▶ _Exercise goal_
Leaving out all pictures, retype the records exactly.

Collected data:

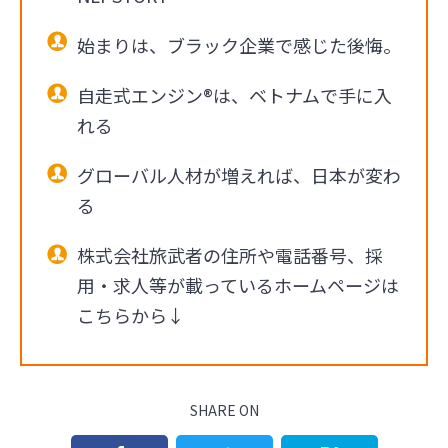
始まりは、ブラック企業で感じた後悔。
自走式エンジン®は、ベトナムで手に入
れる
グローバル人材が増えれば、日本が変わ
る
株式会社旅武者の住所や電話番号、採
用・求人等が載っているホームページは
こちらから↓
SHARE ON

▶ _Response area_
始まりは、ブラック企業で感じた後悔。
自走式エンジン®は、ベトナムで手に入
れる
グローバル人材が増えれば、日本が変わ
る
株式会社旅武者の住所や電話番号、採
用・求人等が載っているホームページは
こちらから↓
SHARE ON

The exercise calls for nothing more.